Écoute, mais n'entends pas.
Tendrement l'horloge nous presse, mais ni toi, ni moi ne savons tourner.
Celui qui vient au monde pour ne rien troubler ne mérite ni égards ni patience.
Presque j’écrirais sur le dos du temps.
Je voudrais me glisser dans une forêt où toutes les plantes se refermeraient et s’étreindraient derrière nous, forêt nombre de fois centenaire, mais elle reste à semer.
Deux étincelles, mes aïeules.
Le travail va par à-coups, de la terreur lente aux éclairs. Je mettrai des années à faire claquer au vent ta Provence, ce n'est pas simple et physiquement je me sens dans un carcan d'acier. Seul Lucien est gentil pour moi. Mais c'est bon l'hostilité, imaginaire ou pas, j'ai toujours eu besoin d'une bonne contradiction pour peindre librement.

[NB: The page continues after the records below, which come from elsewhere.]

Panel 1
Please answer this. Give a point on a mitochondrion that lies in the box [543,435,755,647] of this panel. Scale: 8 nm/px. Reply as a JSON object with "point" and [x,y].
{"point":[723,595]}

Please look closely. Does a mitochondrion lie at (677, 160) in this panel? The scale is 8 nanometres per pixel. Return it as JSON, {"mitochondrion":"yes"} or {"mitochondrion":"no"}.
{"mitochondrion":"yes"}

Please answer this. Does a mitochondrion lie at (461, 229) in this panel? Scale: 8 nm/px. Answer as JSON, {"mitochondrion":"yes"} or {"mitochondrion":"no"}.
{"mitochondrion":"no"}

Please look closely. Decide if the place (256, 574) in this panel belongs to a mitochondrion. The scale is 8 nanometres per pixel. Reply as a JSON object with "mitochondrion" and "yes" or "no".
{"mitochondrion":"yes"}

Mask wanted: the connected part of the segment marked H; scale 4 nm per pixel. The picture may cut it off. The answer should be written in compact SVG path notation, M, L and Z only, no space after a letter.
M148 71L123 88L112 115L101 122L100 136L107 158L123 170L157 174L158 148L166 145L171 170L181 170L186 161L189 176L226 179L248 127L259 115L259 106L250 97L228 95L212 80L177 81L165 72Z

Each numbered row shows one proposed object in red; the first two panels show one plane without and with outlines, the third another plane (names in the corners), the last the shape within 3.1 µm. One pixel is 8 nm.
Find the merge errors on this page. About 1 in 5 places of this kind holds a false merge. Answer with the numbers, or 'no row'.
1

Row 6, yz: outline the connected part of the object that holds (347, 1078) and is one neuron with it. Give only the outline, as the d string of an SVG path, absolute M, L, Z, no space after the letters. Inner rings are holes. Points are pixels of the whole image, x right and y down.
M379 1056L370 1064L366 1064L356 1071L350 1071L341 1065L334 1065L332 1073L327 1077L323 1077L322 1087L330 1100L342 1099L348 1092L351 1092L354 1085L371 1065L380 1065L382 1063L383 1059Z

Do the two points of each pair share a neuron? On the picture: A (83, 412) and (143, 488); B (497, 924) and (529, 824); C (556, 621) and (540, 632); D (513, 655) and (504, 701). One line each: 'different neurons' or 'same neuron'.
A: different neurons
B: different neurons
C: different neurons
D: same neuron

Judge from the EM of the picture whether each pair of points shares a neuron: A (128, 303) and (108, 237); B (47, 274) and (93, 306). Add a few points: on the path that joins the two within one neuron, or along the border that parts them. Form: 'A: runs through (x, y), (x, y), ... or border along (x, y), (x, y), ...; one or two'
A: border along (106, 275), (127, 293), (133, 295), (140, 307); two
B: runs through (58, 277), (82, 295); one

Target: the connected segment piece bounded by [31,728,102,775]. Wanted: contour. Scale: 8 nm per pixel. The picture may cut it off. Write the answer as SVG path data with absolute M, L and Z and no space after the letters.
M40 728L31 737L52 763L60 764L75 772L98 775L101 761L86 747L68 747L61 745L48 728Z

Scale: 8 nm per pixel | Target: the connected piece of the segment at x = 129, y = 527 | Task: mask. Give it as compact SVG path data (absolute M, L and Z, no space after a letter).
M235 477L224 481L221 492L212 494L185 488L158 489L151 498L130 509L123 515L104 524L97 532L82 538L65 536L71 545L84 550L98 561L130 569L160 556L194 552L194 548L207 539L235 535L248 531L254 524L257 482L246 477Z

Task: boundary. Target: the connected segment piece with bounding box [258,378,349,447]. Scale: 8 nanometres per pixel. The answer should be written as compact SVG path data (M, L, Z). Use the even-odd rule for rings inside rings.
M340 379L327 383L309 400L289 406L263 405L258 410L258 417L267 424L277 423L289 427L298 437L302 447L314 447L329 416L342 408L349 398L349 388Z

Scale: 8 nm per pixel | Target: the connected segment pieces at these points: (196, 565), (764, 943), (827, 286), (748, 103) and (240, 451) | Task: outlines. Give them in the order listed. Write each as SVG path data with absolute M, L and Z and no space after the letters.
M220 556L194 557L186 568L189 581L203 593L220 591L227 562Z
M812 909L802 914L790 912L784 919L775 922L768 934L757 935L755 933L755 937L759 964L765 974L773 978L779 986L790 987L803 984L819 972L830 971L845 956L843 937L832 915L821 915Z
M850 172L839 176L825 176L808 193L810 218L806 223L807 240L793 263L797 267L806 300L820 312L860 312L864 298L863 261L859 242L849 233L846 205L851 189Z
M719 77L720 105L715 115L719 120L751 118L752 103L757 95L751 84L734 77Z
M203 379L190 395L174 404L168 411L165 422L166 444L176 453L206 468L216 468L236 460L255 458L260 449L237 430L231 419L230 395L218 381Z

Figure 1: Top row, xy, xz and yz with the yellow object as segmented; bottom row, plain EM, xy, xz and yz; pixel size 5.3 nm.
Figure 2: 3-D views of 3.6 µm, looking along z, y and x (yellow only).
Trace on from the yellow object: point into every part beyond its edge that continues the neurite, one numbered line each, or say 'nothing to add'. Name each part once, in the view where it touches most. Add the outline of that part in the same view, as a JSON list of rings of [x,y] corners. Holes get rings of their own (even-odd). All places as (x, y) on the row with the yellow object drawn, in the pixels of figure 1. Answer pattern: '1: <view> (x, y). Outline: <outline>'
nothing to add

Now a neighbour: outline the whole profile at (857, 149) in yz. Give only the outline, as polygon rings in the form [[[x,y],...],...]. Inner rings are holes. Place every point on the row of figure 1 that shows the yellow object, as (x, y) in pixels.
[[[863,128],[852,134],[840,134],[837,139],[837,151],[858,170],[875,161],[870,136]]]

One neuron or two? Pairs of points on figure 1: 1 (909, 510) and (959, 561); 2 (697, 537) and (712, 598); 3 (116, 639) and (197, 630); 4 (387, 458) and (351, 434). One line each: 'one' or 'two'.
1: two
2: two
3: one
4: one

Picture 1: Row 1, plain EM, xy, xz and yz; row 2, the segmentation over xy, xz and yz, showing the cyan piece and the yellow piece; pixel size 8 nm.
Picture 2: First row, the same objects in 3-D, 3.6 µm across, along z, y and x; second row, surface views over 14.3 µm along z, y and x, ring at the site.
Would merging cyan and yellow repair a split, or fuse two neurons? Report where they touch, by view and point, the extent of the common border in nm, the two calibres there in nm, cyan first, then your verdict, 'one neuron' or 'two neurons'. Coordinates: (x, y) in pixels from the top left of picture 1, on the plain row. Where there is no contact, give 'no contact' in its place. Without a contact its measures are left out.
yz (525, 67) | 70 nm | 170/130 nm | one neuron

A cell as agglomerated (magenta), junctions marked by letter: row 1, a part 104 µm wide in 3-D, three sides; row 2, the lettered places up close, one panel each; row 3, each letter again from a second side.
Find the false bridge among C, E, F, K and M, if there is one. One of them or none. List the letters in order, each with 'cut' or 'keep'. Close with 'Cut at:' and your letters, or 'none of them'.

Dans le lit qu'on m'avait préparé il y avait : un animal sanguinolent et meurtri, de la taille d'une brioche, un tuyau de plomb, une rafale de vent, un coquillage glacé, une cartouche tirée, deux doigts d'un gant, une tache d'huile ; il n'y avait pas de porte de prison, il y avait le goût de l'amertume, un diamant de vitrier, un cheveu, un jour, une chaise cassée, un ver à soie, l'objet volé, une chaîne de pardessus, une mouche verte apprivoisée, une branche de corail, un clou de cordonnier, une roue d'omnibus.
[...]
Le poète ne peut pas longtemps demeurer dans la stratosphère du Verbe. Il doit se lover dans de nouvelles larmes et pousser plus avant dans son ordre.